El ruido y el polvo se mezclan con el sol, estrellando contra mis
pupilas, obligándome a retirarme al fondo del taller, detrás de la gran mesa
para cortar vidrios donde extiendo tres diferentes cuadernos de apuntes. Las páginas
se llenan de a poco, como con desgano.
Al frente, el ruido de las construcción se hace imparable: picos,
palas, martillos hidráulicos, camiones, excavadoras, aplanadoras (y demás “doras”)
crean una sinfonía a la que he llegado a acostumbrarme, incluso a tomarle gusto.
Por la puerta veo pasar a pintorescos personajes, cuyas descripciones
y hábitos no desperdiciaré en éste escrito; personas entran y salen del taller,
mientras junto a la construcción, dos viejitos parados uno al lado del otro,
contemplan con un deleite casi infantil las casi terminadas obras, tal vez
anhelando volver a jugar cocos en el parque, o ver los juegos de vóley.
Yo por mi parte, tengo dos libros que terminar de leer, y dos guiones
y un libro a medio empezar. Pero mi mente se pierde, sale de mí y sigue a las
dos moscas que vuelan inquietamente cerca del techo, para luego salir y mecerse
al ritmo de la sinfonía mecanizada y entremezclándose con los pasos de las
diferentes personas que entran y salen de éste lugar, al que he sido traído por extrañas disputas familiares.
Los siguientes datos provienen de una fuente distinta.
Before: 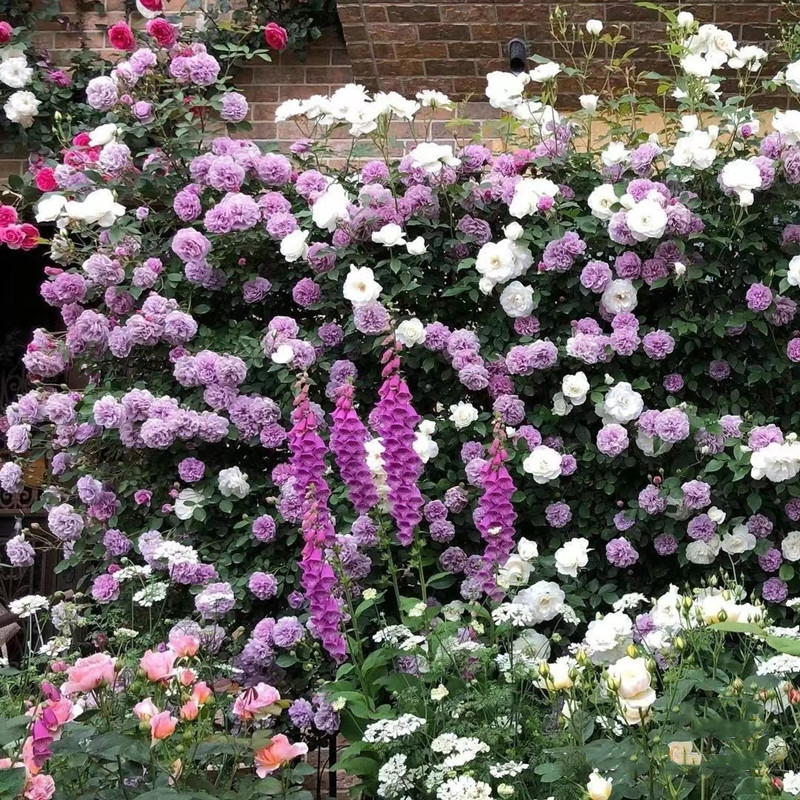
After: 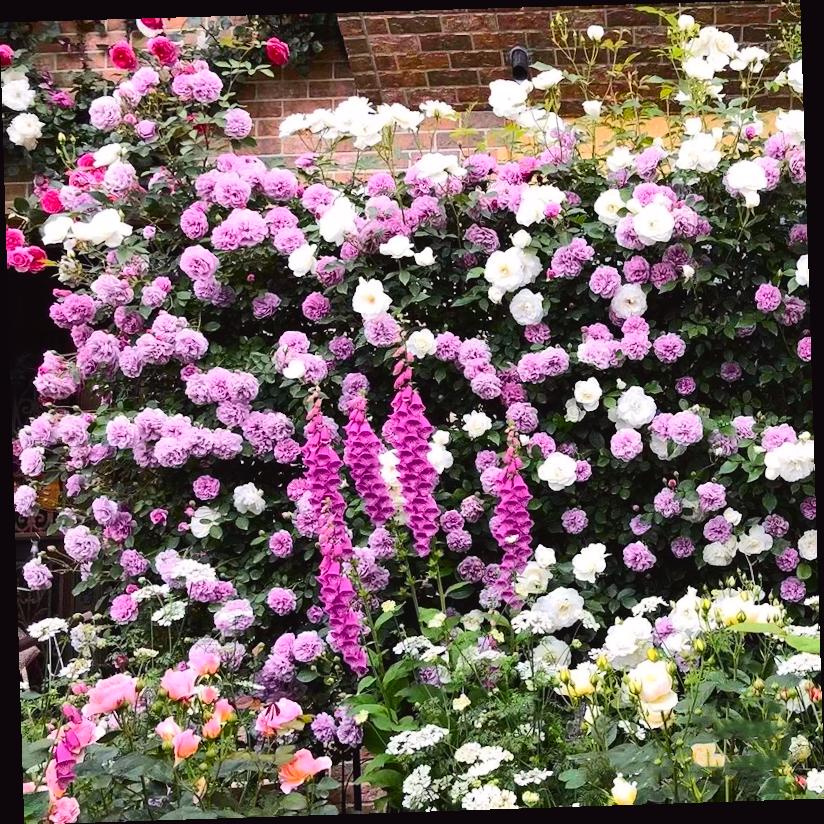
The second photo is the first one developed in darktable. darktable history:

En el umbral de la puerta se llega a escuchar una conversación
entrecortada donde no distingo donde empieza la política y terminan los
deportes, para luego llegar a la música, de repente alguien dice un chiste que
no logro terminar de entender y la risa de mi padre se eleva, nulificando todo
sonido, haciendo vibrar el taller y trayendo mi mente de vuelta, junto a una
sonrisa que queda estampada en mi rostro.
La risa de mi padre, mitad lucha, mitad sacrificio, que me mueve a
seguir creando, a existir una, dos, tres, mil veces, adentro de éstas páginas.
1 comentario:
Ay qué bonito, me gusta lo narrado. Y me siento identificada con ésta parte: //La risa de mi padre, mitad lucha, mitad sacrificio//.